Vegan Bakewell with quick raspberry frozen yogurt
- 200g plain flour, plus extra for dusting
- 150g caster sugar
- 275g cold Vitalite Dairy Free, cubed
- 350g Frozen for Freshness Raspberries
- 4tbsp agave syrup
- 200g ground almonds
- 2tbsp cornflour
- 2tsp Extra Special Moroccan Almond Extract
- 180ml almond milk
- 150g fresh raspberries
- 20g flaked almonds
- Icing sugar, to dust
- 100g Free From Milk Free Soya with Coconut Yogurt Alternative
Preheat the oven to 220C/200C Fan/Gas 8.
Put the flour, 30g of the caster sugar and 175g of the Vitalite in a bowl. Bring together with a blunt knife to form a dough. Shape into a ball, wrap in clingfilm and chill for 30 mins.

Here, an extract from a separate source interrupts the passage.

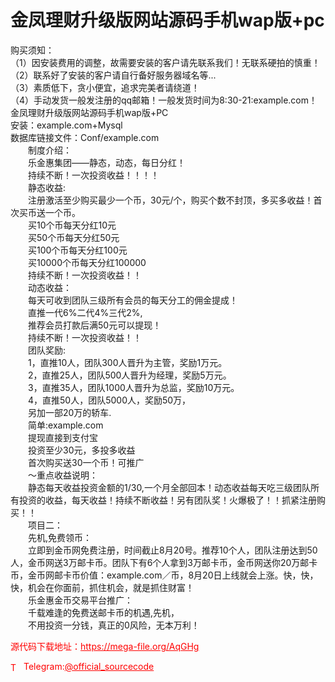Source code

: # 金凤理财升级版网站源码手机wap版+pc

购买须知：<br>（1）因安装费用的调整，故需要安装的客户请先联系我们！无联系硬拍的慎重！<br>（2）联系好了安装的客户请自行备好服务器域名等...<br>（3）素质低下，贪小便宜，追求完美者请绕道！<br>（4）手动发货一般发注册的qq邮箱！一般发货时间为8:30-21:example.com！<br>金凤理财升级版网站源码手机wap版+PC<br>安装：example.com+Mysql<br>数据库链接文件：Conf/example.com<br>　　制度介绍：<br>　　乐金惠集团——静态，动态，每日分红！<br>　　持续不断！一次投资收益！！！！<br>　　静态收益:<br>　　注册激活至少购买最少一个币，30元/个，购买个数不封顶，多买多收益！首次买币送一个币。<br>　　买10个币每天分红10元<br>　　买50个币每天分红50元<br>　　买100个币每天分红100元<br>　　买10000个币每天分红100000<br>　　持续不断！一次投资收益！！<br>　　动态收益：<br>　　每天可收到团队三级所有会员的每天分工的佣金提成！<br>　　直推一代6%二代4%三代2%,<br>　　推荐会员打款后满50元可以提现！<br>　　持续不断！一次投资收益！！<br>　　团队奖励:<br>　　1，直推10人，团队300人晋升为主管，奖励1万元。<br>　　2，直推25人，团队500人晋升为经理，奖励5万元。<br>　　3，直推35人，团队1000人晋升为总监，奖励10万元。<br>　　4，直推50人，团队5000人，奖励50万，<br>　　另加一部20万的轿车.<br>　　简单:example.com<br>　　提现直接到支付宝<br>　　投资至少30元，多投多收益<br>　　首次购买送30一个币！可推广<br>　　～重点收益说明：<br>　　静态每天收益投资金额的1/30,一个月全部回本！动态收益每天吃三级团队所有投资的收益，每天收益！持续不断收益！另有团队奖！火爆极了！！抓紧注册购买！！<br>　　项目二：<br>　　先机,免费领币：<br>　　立即到金币网免费注册，时间截止8月20号。推荐10个人，团队注册达到50人，金币网送3万邮卡币。团队下有6个人拿到3万邮卡币，金币网送你20万邮卡币，金币网邮卡币价值：example.com／币，8月20日上线就会上涨。快，快，快，机会在你面前，抓住机会，就是抓住财富！<br>　　乐金惠金币交易平台推广：<br>　　千载难逢的免费送邮卡币的机遇,先机，<br>　　不用投资一分钱，真正的0风险，无本万利！<br>


<p style="color: red;">源代码下载地址：<a href="https://mega-file.org/AqGHg" style="color: red;">https://mega-file.org/AqGHg</a></p><p style="color: red;"><img src="https://cdn-icons-png.flaticon.com/512/2111/2111646.png" alt="Telegram Icon" style="width: 16px; vertical-align: middle; margin-right: 5px;">Telegram:<a href="https://t.me/official_sourcecode" style="color: red;">@official_sourcecode</a></p>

Simmer 150g of the frozen raspberries and 2tbsp of the agave syrup in a small pan until soft, then mash with a fork. Allow to cool.
On a floured surface, roll out the pastry to the thickness of a £1 coin. Use to line a 21cm round loose-bottomed tart tin. Trim the excess pastry, then freeze for 10 mins until firm.
Prick the pastry with a fork, line with baking paper and fill with baking beans or uncooked rice. Bake for 20 mins, then remove the beans and paper. Bake the pastry for 5 mins or until golden.
Reduce the oven to 180C/160C Fan/Gas 4.
Meanwhile, melt the remaining 100g Vitalite and set aside. In another bowl, mix the remaining caster sugar, the ground almonds and cornflour. Stir in the melted Vitalite and the almond extract, then 150ml of the almond milk. Leave to sit for 10 mins.
Spread the mashed raspberries over the base of the pastry case and spoon over the almond mixture. Press the fresh raspberries down into the filling. Sprinkle over the almonds and bake for 1 hr 15 mins or until the filling is golden brown.
Allow to cool in the tin for 15 mins, then dust with the icing sugar.
For the froyo, blitz the yogurt alternative with the remaining frozen berries, agave syrup and almond milk in a blender until smooth. Serve immediately with the tart.